Thoughts to Ponder Number 98

The successful failure

Throughout history some of the greatest people often failed time after time before they really made it to the top. Others thought that they had failed but realized at a later stage in life that what they believed to be failure was in fact a grand success. Still others never succeeded in the conventional sense of the word, but became the hallmark of marvelous accomplishments, sometimes, without ever being aware of it.

When we carefully study the life of Moshe, we are confronted with a series of failures. Until his eighties he spent most of his time on the run without getting anywhere: After a short period of tranquility at the palace of Pharaoh, Moshe had to run for his life after he killed an Egyptian. He spent many years in different countries, often hiding from the soldiers of the Egyptian regime, never enjoying a quiet moment. On other occasions he continuously failed to make any impression on his surroundings. There is little doubt that when he reached the age of eighty, just before God called to him, he must have thought that his life was over and that is was predominantly wasted. Nothing was accomplished, he was still the same shepherd trying to obtain some meager food, running around in circles.
And even after God called to him in his eightieth year, at the burning bush and he is consequently sent to liberate his people from the bondage of Pharaoh, his failures seem by far to outdo his successes: His first encounter with Pharaoh was a complete defeat. Instead of getting Pharaoh to agree that he should let the Jews have their freedom, Moshe's audience with Pharaoh caused a stiffening of the latter's heart and his fellow Jews were now doomed to work even harder. Each time after a major plague, Moshe was convinced that his goal was achieved and now he would be able to take the Jews out. A little later he discovered that Pharaoh had once more changed his mind and again Moshe's high hopes were crushed.
In the desert he encounters one rebellion after the other. The Jews blame him for all sorts of crimes and even demand to return to Egypt. After the debacle of the golden calf God tells him that He will destroy this people. No doubt Moshe must have felt that he had completely failed to educate his people to avert such a terrible transgression. Still later, after he sends emissaries to the land to "spy" the land, he is told that he will have to walk around in circles and spend another 39 years in the desert! On another occasion his opponent Korach desires to undermine his authority, and Moshe's is nearly murdered by his own people. And then there is the great fiasco whereby Moshe ignores the exact instruction of God and instead of speaking to the stone in order produce water, he smites it and consequently hears that he will never be allowed to enter the land of Israel. This devastating news must have worked as the final blow to all his expectations. Now that he was not allowed to fulfill his greatest dream, of living in the land, he must have felt that "it was all over" and that all his good intentions and deeds were of little value.

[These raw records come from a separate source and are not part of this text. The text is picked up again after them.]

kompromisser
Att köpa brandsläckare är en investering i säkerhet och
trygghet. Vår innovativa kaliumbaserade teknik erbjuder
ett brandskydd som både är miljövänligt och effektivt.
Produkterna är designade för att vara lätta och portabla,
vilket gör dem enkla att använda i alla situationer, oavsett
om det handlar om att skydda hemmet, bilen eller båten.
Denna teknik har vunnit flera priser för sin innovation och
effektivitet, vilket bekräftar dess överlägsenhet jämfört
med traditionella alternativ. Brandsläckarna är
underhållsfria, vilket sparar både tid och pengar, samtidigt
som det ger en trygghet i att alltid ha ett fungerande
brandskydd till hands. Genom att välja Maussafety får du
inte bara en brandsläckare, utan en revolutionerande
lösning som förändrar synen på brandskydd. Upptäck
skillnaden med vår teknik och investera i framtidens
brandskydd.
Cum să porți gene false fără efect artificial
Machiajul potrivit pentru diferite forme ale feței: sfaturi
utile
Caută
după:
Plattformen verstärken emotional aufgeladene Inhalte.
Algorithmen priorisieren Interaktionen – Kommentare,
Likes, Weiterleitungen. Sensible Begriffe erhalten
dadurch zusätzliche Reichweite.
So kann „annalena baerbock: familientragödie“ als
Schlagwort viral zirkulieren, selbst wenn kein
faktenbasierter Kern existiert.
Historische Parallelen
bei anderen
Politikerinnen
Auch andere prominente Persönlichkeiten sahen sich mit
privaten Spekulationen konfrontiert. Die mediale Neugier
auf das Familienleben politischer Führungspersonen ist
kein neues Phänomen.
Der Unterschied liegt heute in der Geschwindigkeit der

That he would become the greatest Jew of all time, that his name would be immortalized in Scripture and that it would be on the lips of millions and millions of people for thousands of years, probably never entered his mind. Indeed he may never have known what an eminent man he really was and that there would never be a person who could come close to his heels as far as accomplishments are concerned.

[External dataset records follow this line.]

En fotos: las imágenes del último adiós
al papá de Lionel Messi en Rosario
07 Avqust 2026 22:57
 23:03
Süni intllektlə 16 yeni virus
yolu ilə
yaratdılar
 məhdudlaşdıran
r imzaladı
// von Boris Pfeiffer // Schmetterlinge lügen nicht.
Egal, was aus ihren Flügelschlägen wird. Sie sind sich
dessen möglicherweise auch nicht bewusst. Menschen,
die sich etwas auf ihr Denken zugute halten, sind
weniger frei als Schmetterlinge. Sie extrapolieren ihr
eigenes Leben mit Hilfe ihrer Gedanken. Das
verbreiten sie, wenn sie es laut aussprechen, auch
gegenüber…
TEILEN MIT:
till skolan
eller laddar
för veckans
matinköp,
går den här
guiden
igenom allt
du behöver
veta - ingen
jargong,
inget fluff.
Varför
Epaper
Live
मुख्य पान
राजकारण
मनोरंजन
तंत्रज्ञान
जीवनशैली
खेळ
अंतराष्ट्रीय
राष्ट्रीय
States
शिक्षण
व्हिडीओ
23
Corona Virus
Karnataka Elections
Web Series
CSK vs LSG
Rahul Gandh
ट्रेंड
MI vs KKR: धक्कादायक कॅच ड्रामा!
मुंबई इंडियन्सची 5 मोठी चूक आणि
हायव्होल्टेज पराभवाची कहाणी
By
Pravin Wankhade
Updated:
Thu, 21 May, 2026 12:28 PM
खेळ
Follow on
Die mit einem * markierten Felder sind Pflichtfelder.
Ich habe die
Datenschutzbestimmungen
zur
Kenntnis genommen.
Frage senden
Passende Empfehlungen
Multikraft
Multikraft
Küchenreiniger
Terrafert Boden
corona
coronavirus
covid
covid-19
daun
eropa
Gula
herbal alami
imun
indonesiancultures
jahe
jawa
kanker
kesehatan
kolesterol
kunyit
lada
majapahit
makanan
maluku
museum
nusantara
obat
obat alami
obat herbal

What was Moshe's secret that enabled him to continue in spite of everything to fight for his goals and succeed where so many others would have failed?
The answer is simple: he knew how to lose. He knew that his failures were in fact the building stones of his future successes. While he may never have known what his accomplishments were, he continued to fight and ultimately prevailed.
He who lies on the ground cannot fall, says a Yiddish proverb and many who are the most critical of those who failed do not realize that they themselves never left the ground. Those who never fail, never accomplish since defeat is the necessary step to success. The famous American philosopher Paul Tillich once remarked: "The awareness of the ambiguity of one's highest achievements as well as one's deepest failures is a definite symptom of maturity."

Above anything else one has to ask oneself what real success is all about. Let us draw an example from the world of a fitness center. This site consists of a large hall filled with many pieces of equipment which could take us on long journeys.
There are bicycles, which go nowhere, no matter how hard we peddle. There are rowing boats but no water, skies without snow and even climbing frames on which you can climb for hours without getting any higher. Still, you will find lots of people throughout most of the day working hard in the fitness center but getting nowhere. This however does not sadden them. In fact many return next week and try again. The reason is obvious: Success with such equipment is not measured in how far you get but how much you gain in making your body more healthy from within. Externally is seems that there is no success whatsoever but inwardly the human being is growing tremendously. The superficial viewer may draw the conclusion that the cyclist, the mountain-climber and the rower are all failures. The wise man smiles and knows that they are great winners.